Exercise details:
Beginning with the top line of the listing below, give again every line up to and including the line with "22: (298, 151, 0.47)"; pictures do not belong in the copy.

>>>>

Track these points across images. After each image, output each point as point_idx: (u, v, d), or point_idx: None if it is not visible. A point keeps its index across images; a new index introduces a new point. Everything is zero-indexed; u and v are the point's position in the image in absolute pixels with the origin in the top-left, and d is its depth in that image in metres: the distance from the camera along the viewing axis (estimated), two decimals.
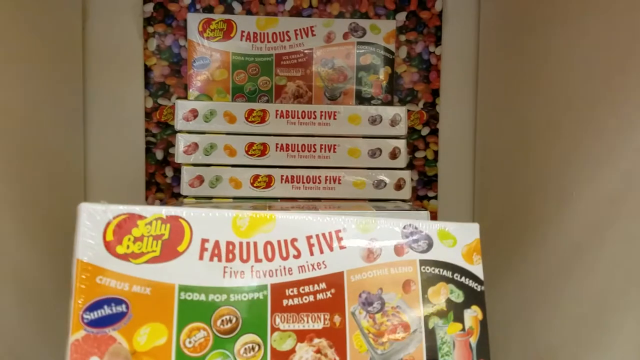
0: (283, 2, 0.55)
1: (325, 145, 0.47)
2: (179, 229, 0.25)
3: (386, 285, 0.27)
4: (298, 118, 0.47)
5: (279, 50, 0.53)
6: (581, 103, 0.38)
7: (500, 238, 0.52)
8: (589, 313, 0.36)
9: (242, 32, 0.53)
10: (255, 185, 0.46)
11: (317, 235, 0.26)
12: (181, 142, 0.46)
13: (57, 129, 0.50)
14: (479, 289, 0.28)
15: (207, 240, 0.25)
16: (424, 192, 0.58)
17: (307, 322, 0.25)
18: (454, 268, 0.28)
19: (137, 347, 0.23)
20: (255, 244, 0.26)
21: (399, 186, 0.47)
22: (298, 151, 0.47)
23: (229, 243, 0.25)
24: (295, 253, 0.26)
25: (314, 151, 0.47)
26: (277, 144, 0.46)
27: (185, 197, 0.47)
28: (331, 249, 0.27)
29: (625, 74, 0.33)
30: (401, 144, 0.47)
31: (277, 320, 0.25)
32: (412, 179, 0.48)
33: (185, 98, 0.54)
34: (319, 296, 0.26)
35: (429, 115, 0.57)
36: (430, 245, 0.28)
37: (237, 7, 0.55)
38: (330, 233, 0.27)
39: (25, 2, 0.43)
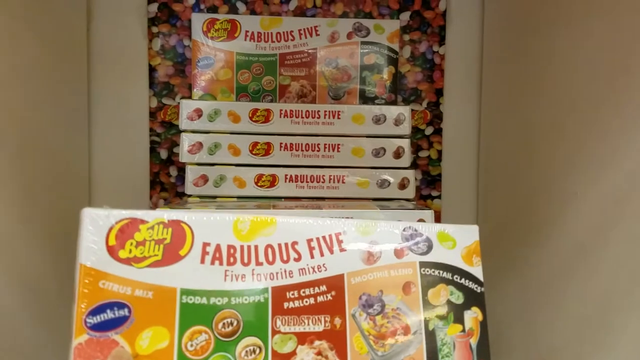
0: (287, 2, 0.55)
1: (329, 144, 0.47)
2: (181, 233, 0.25)
3: (386, 288, 0.27)
4: (302, 117, 0.47)
5: (283, 50, 0.53)
6: (585, 103, 0.38)
7: (503, 238, 0.52)
8: (593, 314, 0.36)
9: (246, 32, 0.53)
10: (259, 184, 0.47)
11: (318, 239, 0.27)
12: (185, 141, 0.46)
13: (61, 129, 0.50)
14: (478, 290, 0.29)
15: (208, 244, 0.25)
16: (427, 192, 0.58)
17: (308, 324, 0.26)
18: (454, 270, 0.28)
19: (139, 351, 0.24)
20: (256, 247, 0.26)
21: (402, 185, 0.47)
22: (302, 150, 0.47)
23: (230, 247, 0.26)
24: (296, 256, 0.26)
25: (318, 150, 0.47)
26: (281, 143, 0.47)
27: (190, 196, 0.47)
28: (331, 251, 0.27)
29: (629, 74, 0.33)
30: (405, 143, 0.47)
31: (278, 322, 0.25)
32: (415, 179, 0.48)
33: (190, 98, 0.54)
34: (320, 298, 0.26)
35: (432, 115, 0.57)
36: (429, 248, 0.28)
37: (241, 7, 0.56)
38: (330, 236, 0.27)
39: (29, 3, 0.43)
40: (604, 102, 0.36)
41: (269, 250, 0.26)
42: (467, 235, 0.29)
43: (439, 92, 0.57)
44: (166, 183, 0.56)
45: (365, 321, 0.26)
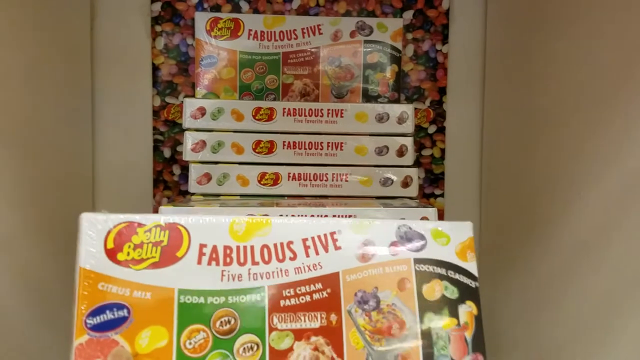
0: (290, 1, 0.55)
1: (332, 143, 0.47)
2: (178, 235, 0.26)
3: (381, 284, 0.27)
4: (305, 116, 0.47)
5: (286, 48, 0.53)
6: (588, 101, 0.38)
7: (506, 236, 0.52)
8: (595, 312, 0.36)
9: (250, 30, 0.53)
10: (262, 182, 0.47)
11: (313, 238, 0.27)
12: (189, 139, 0.46)
13: (65, 128, 0.50)
14: (473, 285, 0.29)
15: (205, 245, 0.26)
16: (430, 190, 0.58)
17: (304, 321, 0.26)
18: (448, 265, 0.29)
19: (139, 350, 0.24)
20: (252, 247, 0.27)
21: (405, 184, 0.47)
22: (305, 149, 0.47)
23: (226, 247, 0.26)
24: (292, 255, 0.27)
25: (321, 149, 0.47)
26: (284, 141, 0.47)
27: (193, 194, 0.47)
28: (326, 250, 0.27)
29: (633, 72, 0.33)
30: (408, 141, 0.47)
31: (275, 320, 0.26)
32: (418, 177, 0.48)
33: (193, 96, 0.54)
34: (315, 296, 0.27)
35: (435, 113, 0.57)
36: (424, 244, 0.29)
37: (244, 6, 0.56)
38: (325, 235, 0.27)
39: (33, 3, 0.43)
40: (608, 100, 0.35)
41: (265, 250, 0.27)
42: (461, 231, 0.29)
43: (442, 91, 0.57)
44: (169, 181, 0.57)
45: (361, 317, 0.27)
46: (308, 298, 0.26)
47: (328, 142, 0.47)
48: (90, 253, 0.25)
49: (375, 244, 0.28)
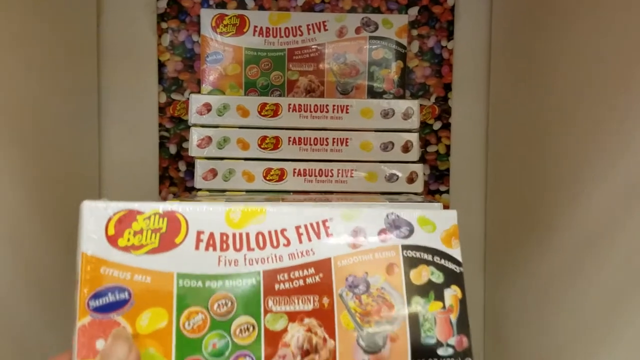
0: None
1: (337, 138, 0.47)
2: (176, 223, 0.27)
3: (371, 269, 0.29)
4: (310, 112, 0.47)
5: (291, 45, 0.53)
6: (594, 97, 0.38)
7: (511, 233, 0.52)
8: (601, 310, 0.36)
9: (255, 27, 0.53)
10: (267, 178, 0.47)
11: (306, 225, 0.29)
12: (195, 135, 0.46)
13: (72, 124, 0.50)
14: (458, 271, 0.30)
15: (202, 232, 0.27)
16: (435, 187, 0.58)
17: (298, 304, 0.27)
18: (434, 252, 0.30)
19: (139, 330, 0.25)
20: (247, 234, 0.28)
21: (411, 179, 0.47)
22: (310, 145, 0.47)
23: (222, 234, 0.27)
24: (285, 242, 0.28)
25: (326, 145, 0.47)
26: (289, 137, 0.47)
27: (199, 190, 0.47)
28: (319, 237, 0.29)
29: (638, 70, 0.33)
30: (413, 137, 0.47)
31: (270, 303, 0.27)
32: (424, 174, 0.48)
33: (199, 93, 0.55)
34: (309, 280, 0.28)
35: (441, 110, 0.57)
36: (411, 232, 0.30)
37: (249, 2, 0.56)
38: (317, 223, 0.29)
39: (39, 0, 0.44)
40: (613, 97, 0.35)
41: (260, 237, 0.28)
42: (446, 219, 0.31)
43: (447, 87, 0.57)
44: (175, 178, 0.57)
45: (351, 300, 0.28)
46: (301, 282, 0.28)
47: (333, 138, 0.47)
48: (91, 239, 0.26)
49: (365, 231, 0.29)
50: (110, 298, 0.25)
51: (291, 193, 0.47)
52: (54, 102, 0.46)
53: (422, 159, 0.57)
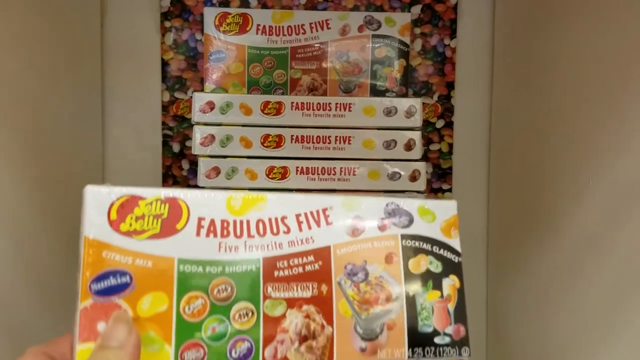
0: None
1: (340, 137, 0.47)
2: (177, 209, 0.27)
3: (370, 258, 0.29)
4: (313, 110, 0.47)
5: (294, 43, 0.53)
6: (597, 95, 0.38)
7: (514, 231, 0.52)
8: (603, 308, 0.36)
9: (258, 25, 0.53)
10: (270, 176, 0.47)
11: (306, 213, 0.29)
12: (198, 134, 0.47)
13: (76, 123, 0.50)
14: (456, 260, 0.30)
15: (203, 219, 0.27)
16: (438, 185, 0.58)
17: (297, 290, 0.28)
18: (433, 241, 0.30)
19: (140, 314, 0.25)
20: (248, 221, 0.28)
21: (413, 177, 0.47)
22: (313, 143, 0.47)
23: (223, 221, 0.28)
24: (285, 229, 0.28)
25: (329, 143, 0.47)
26: (292, 135, 0.47)
27: (202, 188, 0.47)
28: (319, 225, 0.29)
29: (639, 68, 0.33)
30: (416, 135, 0.47)
31: (269, 289, 0.27)
32: (426, 172, 0.48)
33: (202, 91, 0.55)
34: (308, 268, 0.28)
35: (443, 108, 0.57)
36: (411, 221, 0.30)
37: (252, 1, 0.56)
38: (317, 211, 0.29)
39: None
40: (615, 95, 0.35)
41: (260, 224, 0.28)
42: (446, 209, 0.31)
43: (450, 85, 0.57)
44: (178, 176, 0.57)
45: (350, 288, 0.29)
46: (300, 270, 0.28)
47: (336, 136, 0.47)
48: (94, 223, 0.26)
49: (365, 220, 0.30)
50: (111, 281, 0.25)
51: (294, 191, 0.47)
52: (57, 101, 0.46)
53: (424, 157, 0.57)
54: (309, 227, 0.29)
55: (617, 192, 0.35)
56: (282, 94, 0.53)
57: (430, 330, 0.29)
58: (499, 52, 0.56)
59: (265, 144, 0.47)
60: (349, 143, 0.47)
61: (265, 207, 0.28)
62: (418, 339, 0.29)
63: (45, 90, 0.44)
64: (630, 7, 0.34)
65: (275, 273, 0.28)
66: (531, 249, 0.47)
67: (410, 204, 0.30)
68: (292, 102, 0.47)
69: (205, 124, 0.47)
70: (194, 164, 0.57)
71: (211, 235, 0.27)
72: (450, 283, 0.30)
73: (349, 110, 0.47)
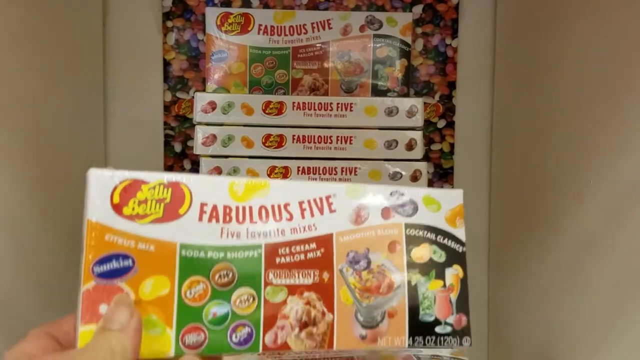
0: None
1: (341, 136, 0.47)
2: (180, 194, 0.27)
3: (373, 246, 0.29)
4: (314, 110, 0.47)
5: (296, 43, 0.53)
6: (598, 96, 0.38)
7: (515, 231, 0.52)
8: (602, 308, 0.36)
9: (260, 25, 0.53)
10: (272, 176, 0.47)
11: (309, 200, 0.29)
12: (200, 133, 0.47)
13: (78, 123, 0.51)
14: (460, 250, 0.30)
15: (205, 204, 0.27)
16: (439, 185, 0.58)
17: (298, 277, 0.28)
18: (437, 231, 0.30)
19: (142, 297, 0.26)
20: (250, 207, 0.28)
21: (415, 177, 0.47)
22: (314, 143, 0.47)
23: (226, 207, 0.28)
24: (288, 216, 0.28)
25: (330, 143, 0.47)
26: (293, 135, 0.47)
27: None
28: (322, 212, 0.29)
29: None
30: (417, 135, 0.47)
31: (271, 275, 0.27)
32: (428, 172, 0.48)
33: (204, 91, 0.55)
34: (310, 255, 0.28)
35: (445, 108, 0.58)
36: (415, 210, 0.30)
37: (254, 1, 0.56)
38: (321, 198, 0.29)
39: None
40: (617, 95, 0.35)
41: (263, 211, 0.28)
42: (451, 198, 0.31)
43: (452, 85, 0.57)
44: None
45: (351, 276, 0.29)
46: (302, 257, 0.28)
47: (337, 136, 0.47)
48: (97, 207, 0.26)
49: (369, 208, 0.29)
50: (114, 264, 0.25)
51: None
52: (58, 101, 0.47)
53: (426, 157, 0.57)
54: (312, 215, 0.28)
55: (618, 192, 0.35)
56: (284, 94, 0.53)
57: (431, 319, 0.29)
58: (500, 52, 0.56)
59: (266, 144, 0.47)
60: (350, 143, 0.47)
61: (268, 194, 0.28)
62: (419, 328, 0.29)
63: (46, 90, 0.44)
64: (632, 7, 0.34)
65: (277, 260, 0.28)
66: (532, 248, 0.47)
67: (415, 193, 0.30)
68: (294, 102, 0.47)
69: (207, 124, 0.47)
70: (195, 163, 0.57)
71: (213, 220, 0.27)
72: (453, 273, 0.30)
73: (351, 110, 0.47)
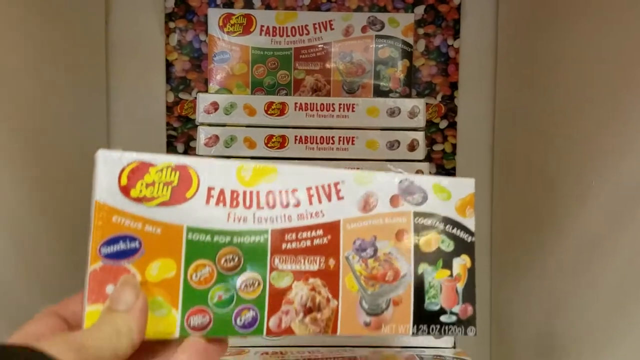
0: None
1: (343, 137, 0.47)
2: (187, 177, 0.27)
3: (380, 234, 0.29)
4: (317, 110, 0.47)
5: (298, 44, 0.53)
6: (600, 96, 0.38)
7: (518, 231, 0.52)
8: (605, 309, 0.36)
9: (262, 26, 0.53)
10: None
11: (317, 187, 0.28)
12: (202, 134, 0.47)
13: (80, 123, 0.51)
14: (469, 240, 0.30)
15: (212, 188, 0.27)
16: None
17: (304, 263, 0.28)
18: (446, 220, 0.30)
19: (149, 278, 0.26)
20: (257, 192, 0.28)
21: None
22: (317, 143, 0.47)
23: (233, 191, 0.27)
24: (295, 202, 0.28)
25: (333, 143, 0.47)
26: (296, 136, 0.47)
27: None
28: (329, 199, 0.28)
29: None
30: (419, 136, 0.47)
31: (276, 261, 0.27)
32: (430, 172, 0.48)
33: (206, 92, 0.55)
34: (316, 241, 0.28)
35: (447, 109, 0.58)
36: (425, 199, 0.30)
37: (256, 2, 0.56)
38: (329, 185, 0.29)
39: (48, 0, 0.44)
40: (619, 95, 0.35)
41: (270, 196, 0.28)
42: (462, 187, 0.30)
43: (454, 86, 0.57)
44: None
45: (357, 263, 0.28)
46: (309, 243, 0.28)
47: (339, 137, 0.47)
48: (104, 188, 0.26)
49: (377, 196, 0.29)
50: (121, 246, 0.26)
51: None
52: (62, 101, 0.47)
53: (428, 158, 0.57)
54: (319, 201, 0.28)
55: (621, 193, 0.35)
56: (286, 94, 0.53)
57: (436, 308, 0.29)
58: (502, 53, 0.56)
59: (269, 145, 0.47)
60: (352, 143, 0.47)
61: (275, 179, 0.28)
62: (423, 317, 0.29)
63: (48, 91, 0.45)
64: (634, 8, 0.34)
65: (283, 245, 0.28)
66: (534, 249, 0.47)
67: (425, 181, 0.30)
68: (296, 103, 0.47)
69: (210, 125, 0.47)
70: None
71: (220, 204, 0.27)
72: (461, 262, 0.30)
73: (353, 111, 0.47)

<<<<

Task response:
Track these points across images. After each image, output each point as point_idx: (u, v, d), or point_idx: None if it is not visible. A point keeps its index across images; a new index introduces a new point. Everything is zero-indexed; u and v are the point's position in the image in absolute pixels with the origin in the top-left, and d is its depth in that image in metres: the distance from the camera along the viewing axis (estimated), two decimals.
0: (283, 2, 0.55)
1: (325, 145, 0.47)
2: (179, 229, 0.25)
3: (386, 285, 0.27)
4: (298, 118, 0.47)
5: (279, 50, 0.53)
6: (581, 103, 0.38)
7: (500, 238, 0.52)
8: (589, 313, 0.36)
9: (242, 32, 0.53)
10: (255, 185, 0.46)
11: (317, 235, 0.26)
12: (181, 142, 0.46)
13: (57, 129, 0.50)
14: (479, 289, 0.28)
15: (207, 240, 0.25)
16: (424, 192, 0.58)
17: (307, 322, 0.25)
18: (454, 268, 0.28)
19: (137, 347, 0.23)
20: (255, 244, 0.26)
21: (399, 186, 0.47)
22: (298, 151, 0.47)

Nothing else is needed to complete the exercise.